**Extracted data**:
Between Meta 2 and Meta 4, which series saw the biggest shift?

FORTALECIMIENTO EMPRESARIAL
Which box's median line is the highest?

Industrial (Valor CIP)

==

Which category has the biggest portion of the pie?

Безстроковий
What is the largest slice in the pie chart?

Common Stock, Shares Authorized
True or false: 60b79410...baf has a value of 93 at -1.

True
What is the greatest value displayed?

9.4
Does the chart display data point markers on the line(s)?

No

**Directions**: Pick out every line in the data above that contains the string "What", and copy each one in full. Case counts.

**Exercise result**:
What is the largest slice in the pie chart?
What is the greatest value displayed?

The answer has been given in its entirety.